Evaluating Wav2vec 2.0 with Transformer LM
See original GitHub issueWhat is your question? How to reproduce the WER improvement obtained by using the proposed Transformer LM instead of Viterbi ?
What have you tried? Files used:
-
Letter dictionary: here from https://github.com/pytorch/fairseq/blob/master/examples/wav2vec/README.md
-
Wav2vec model: here from https://github.com/pytorch/fairseq/blob/master/examples/wav2vec/README.md
-
Transformer LM: here from https://github.com/facebookresearch/wav2letter/tree/master/recipes/sota/2019
-
LM dict: here + upper-case processing from https://github.com/facebookresearch/wav2letter/tree/master/recipes/sota/2019 (
dict.txt
placed in the same directory thanlm_librispeech_word_transformer.pt
)
head -3 dict.txt
THE 49059384
AND 26362574
OF 24795903
Command used:
python examples/speech_recognition/infer.py /path/to/librispeech --task audio_pretraining --nbest 1 --path /path/to/wav2vec2_vox_960h.pt --gen-subset dev_clean --results-path outputdir --w2l-decoder fairseqlm --lm-model /path/to/lm_librispeech_word_transformer.pt --lm-weight 2 --word-score -1 --sil-weight 0 --criterion ctc --labels ltr --max-tokens 4000000
This produces a WER > 50 while using Viterbi gives ~2 WER.
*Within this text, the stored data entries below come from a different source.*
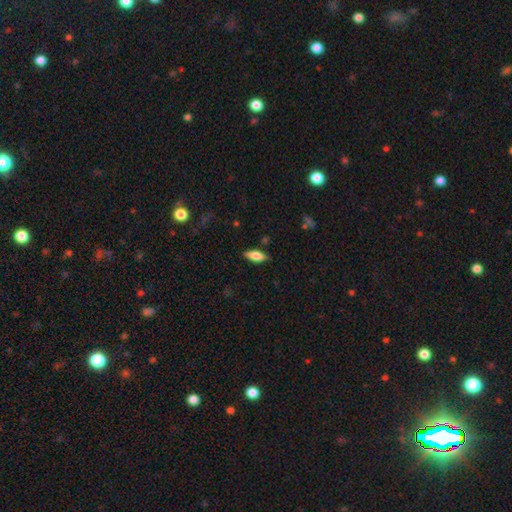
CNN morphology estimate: smooth 70%, featured or disk 23%, star or artifact 7%. Down the decision tree: how rounded — in between (74%); merging — none (85%).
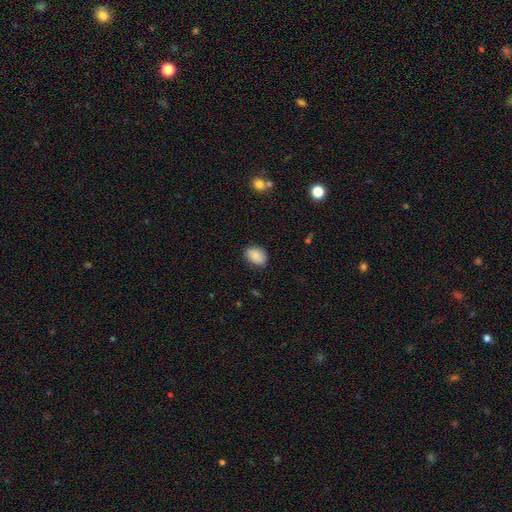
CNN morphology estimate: A smooth galaxy with no disk features (87%) that is in between round and cigar-shaped (75%).

Vote fractions:
- Smooth or featured? smooth: 87% / star or artifact: 8% / featured or disk: 6%
- How rounded? in between: 75% / round: 24% / cigar-shaped: 1%
- Merging? none: 82% / minor disturbance: 14% / major disturbance: 3% / merger: 1%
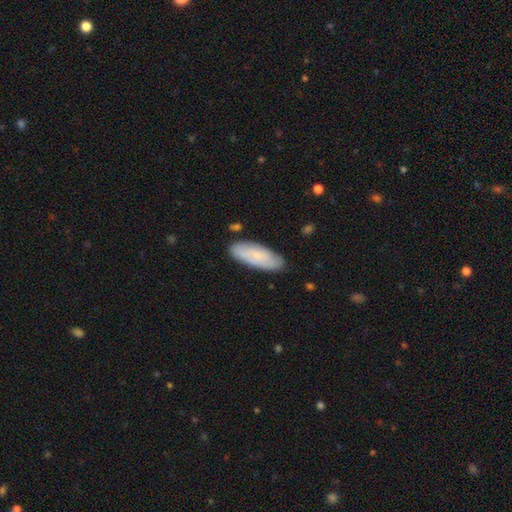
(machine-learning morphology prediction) A smooth galaxy with no disk features (68%) that is in between round and cigar-shaped (69%).

Vote fractions:
- Smooth or featured? smooth: 68% / featured or disk: 25% / star or artifact: 7%
- How rounded? in between: 69% / cigar-shaped: 29% / round: 2%
- Merging? none: 81% / minor disturbance: 14% / major disturbance: 3% / merger: 2%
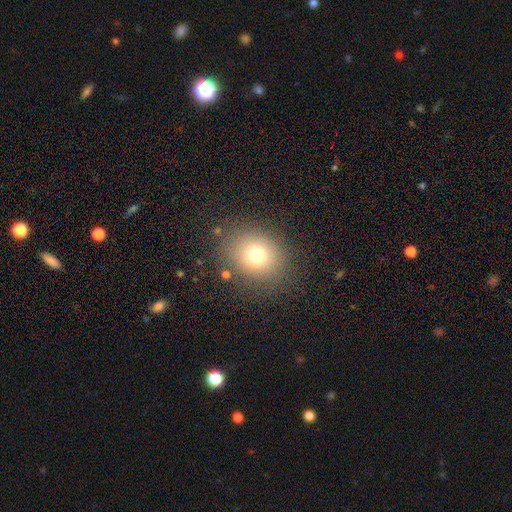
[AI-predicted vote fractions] Overall: smooth (73%). How rounded: round (73%). Merging: none (82%).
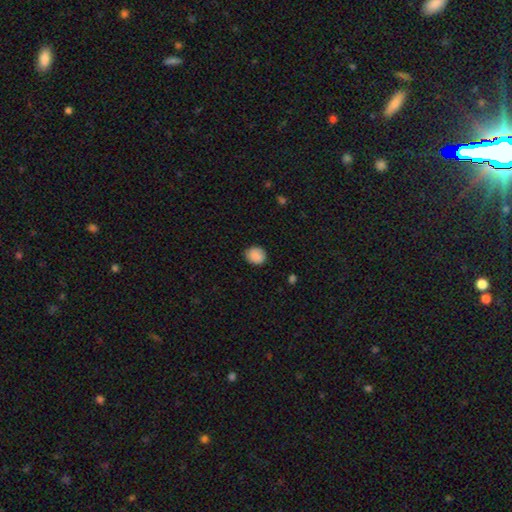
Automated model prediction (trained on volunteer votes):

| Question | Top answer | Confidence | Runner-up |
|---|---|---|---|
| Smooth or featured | smooth | 85% | star or artifact (8%) |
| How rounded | round | 70% | in between (29%) |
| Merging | none | 82% | minor disturbance (14%) |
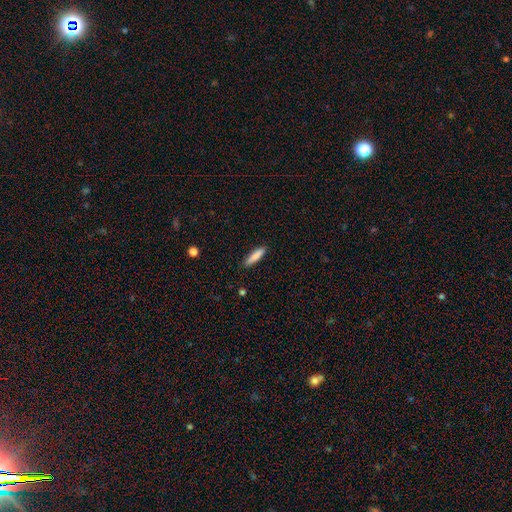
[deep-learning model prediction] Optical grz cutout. It shows a smooth galaxy with no disk features (85%) that is cigar-shaped (78%). Merging: none (88%).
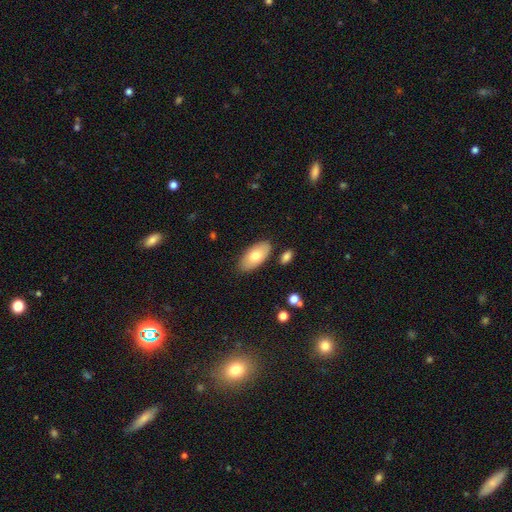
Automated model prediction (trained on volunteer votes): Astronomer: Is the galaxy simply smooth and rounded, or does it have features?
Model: smooth — 73%.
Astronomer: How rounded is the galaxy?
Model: in between — 93%.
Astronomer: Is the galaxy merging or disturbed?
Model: none — 83%.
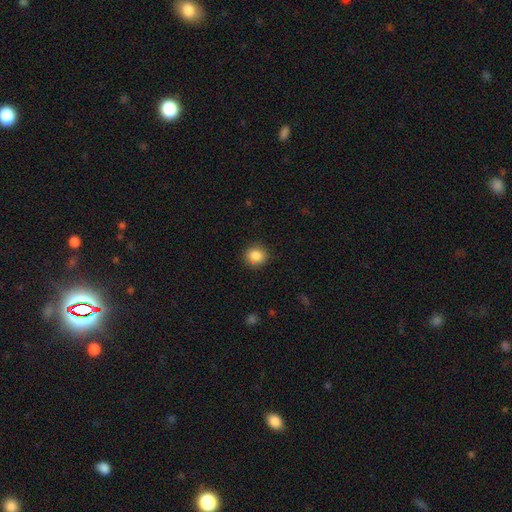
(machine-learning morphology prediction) A smooth galaxy with no disk features (87%) that is round (87%). Merging: none (89%).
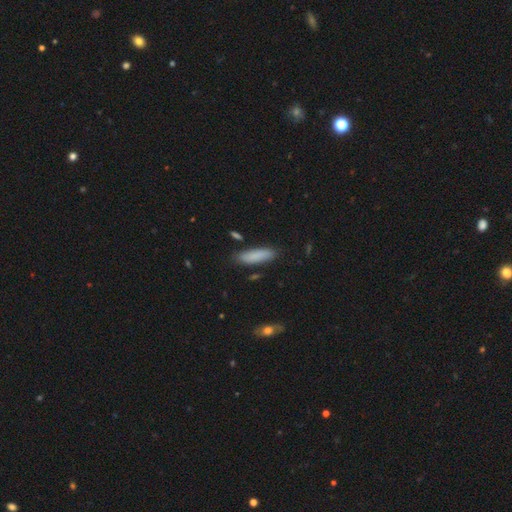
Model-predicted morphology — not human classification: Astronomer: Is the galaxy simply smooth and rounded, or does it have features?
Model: smooth — 85%.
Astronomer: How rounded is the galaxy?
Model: cigar-shaped — 61% (runner-up: in between, 38%).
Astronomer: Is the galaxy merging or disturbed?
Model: none — 85%.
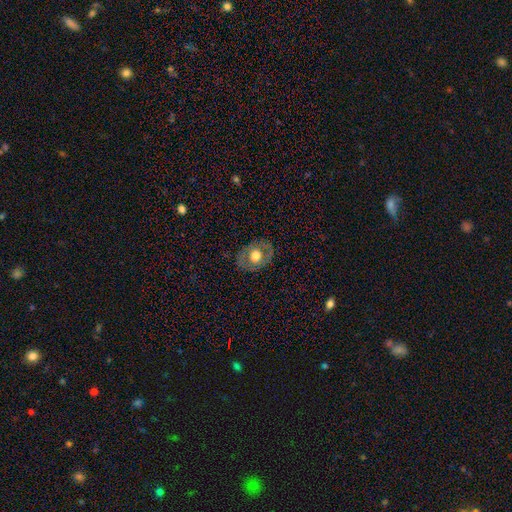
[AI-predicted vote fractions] This appears to be a smooth galaxy with no disk features (49%). Merging: none (80%).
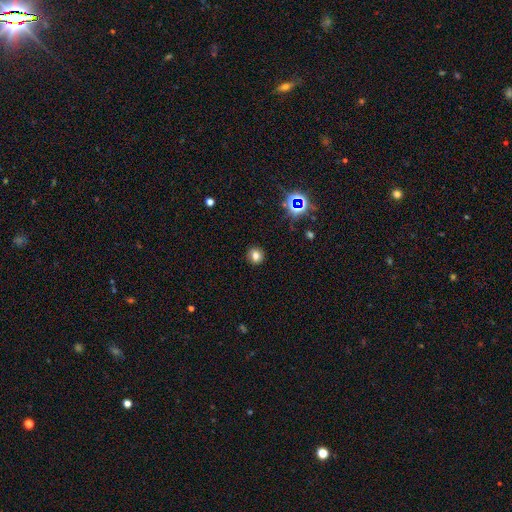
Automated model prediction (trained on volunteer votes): Smooth or featured? Predicted: smooth (p=0.76). How rounded? Predicted: round (p=0.86). Merging? Predicted: none (p=0.90).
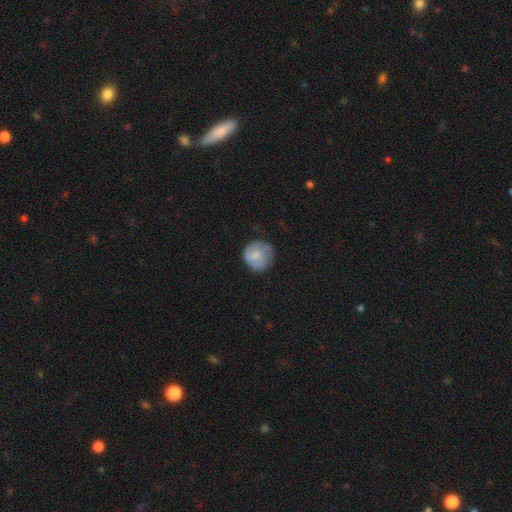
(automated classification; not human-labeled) smooth-or-featured: smooth: 68% | featured or disk: 26% | star or artifact: 7%
  how-rounded: round: 89% | in between: 10% | cigar-shaped: 1%
  merging: none: 67% | minor disturbance: 24% | major disturbance: 8% | merger: 1%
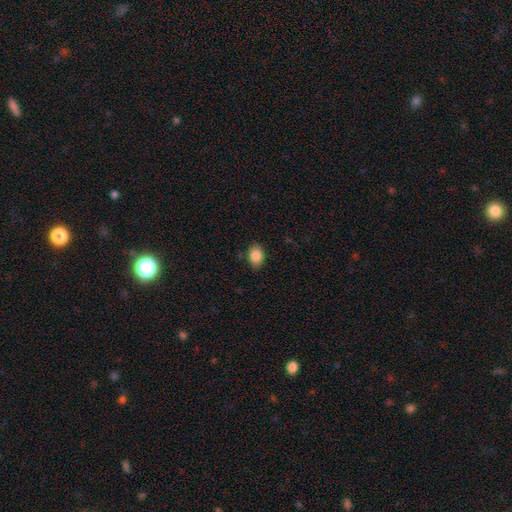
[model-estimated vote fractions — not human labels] Smooth or featured? smooth (85%)
How rounded? in between (77%)
Merging? none (85%)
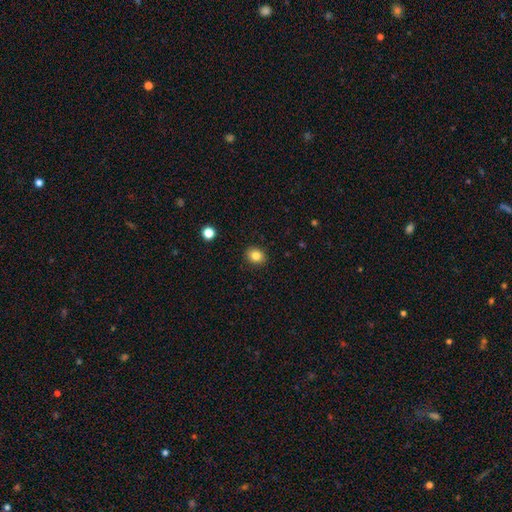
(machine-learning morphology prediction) A smooth galaxy with no disk features (82%) that is round (62%).

Vote fractions:
- Smooth or featured? smooth: 82% / star or artifact: 10% / featured or disk: 7%
- How rounded? round: 62% / in between: 37% / cigar-shaped: 1%
- Merging? none: 90% / minor disturbance: 7% / major disturbance: 2% / merger: 1%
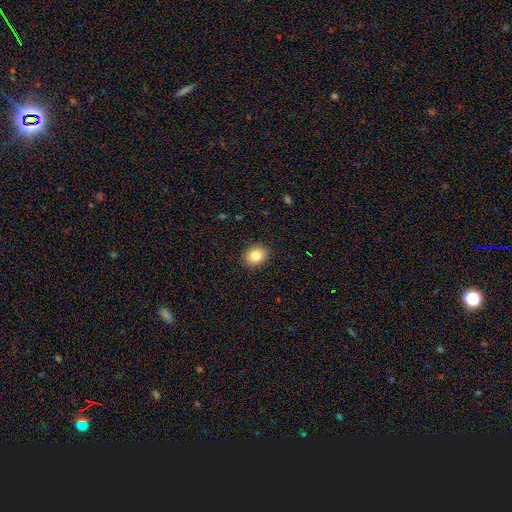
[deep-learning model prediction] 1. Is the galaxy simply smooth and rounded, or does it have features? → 83% smooth, 9% star or artifact, 7% featured or disk.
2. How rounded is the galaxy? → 51% in between, 48% round, 1% cigar-shaped.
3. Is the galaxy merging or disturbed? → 90% none, 7% minor disturbance, 2% major disturbance, 1% merger.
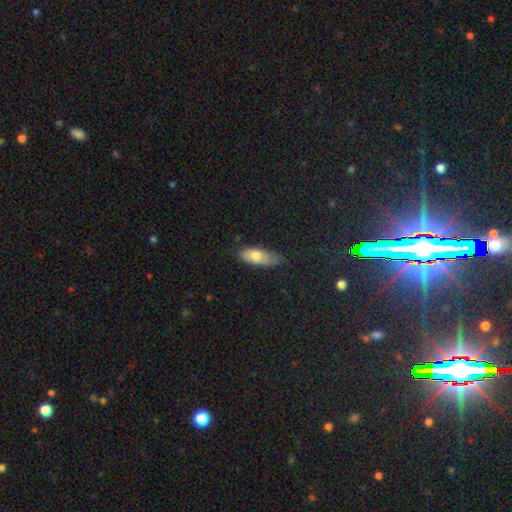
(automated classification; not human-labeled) Smooth or featured? Predicted: smooth (p=0.73). How rounded? Predicted: in between (p=0.81). Merging? Predicted: none (p=0.63).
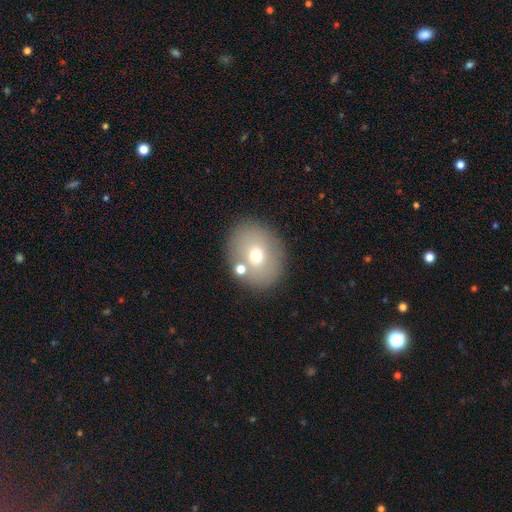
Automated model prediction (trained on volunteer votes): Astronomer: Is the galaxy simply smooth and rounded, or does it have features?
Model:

When using this lexicon file (from https://github.com/pytorch/fairseq/issues/2734) by adding this argument --lexicon /path/to/librispeech_lexicon.lst
, I get a ~6 WER.
What’s your environment?
-
fairseq 0.10.0 (latest stable release)
-
wav2letter branch v0.2 for python bindings + patch from this issue https://github.com/facebookresearch/wav2letter/issues/775 (otherwise imports from w2l_decoder.py will fail due to missing LexiconFreeDecoder)
I don’t know what I did wrong. Thank you fro your answer !
Issue Analytics
- State:
- Created 3 years ago
- Reactions:8
- Comments:5
Top GitHub Comments
Hi, To recreate the results, I noticed that LM weight, word insertion penalty and beam size also play an important role. They have used a variety of values based on the finetune data, transformer/Ken LM and the set they are decoding. Please refer to the paper, the ablations section will have the values they used for different experiments. I had followed this for the 1hr BASE finetuned model with both 4-gram KENLM and transformer LM I got their results. With LM weight 2 and Word Insertion Penalty, I was getting around 10-15% more .
Closing this issue after a prolonged period of inactivity. If this issue is still present in the latest release, please create a new issue with up-to-date information. Thank you!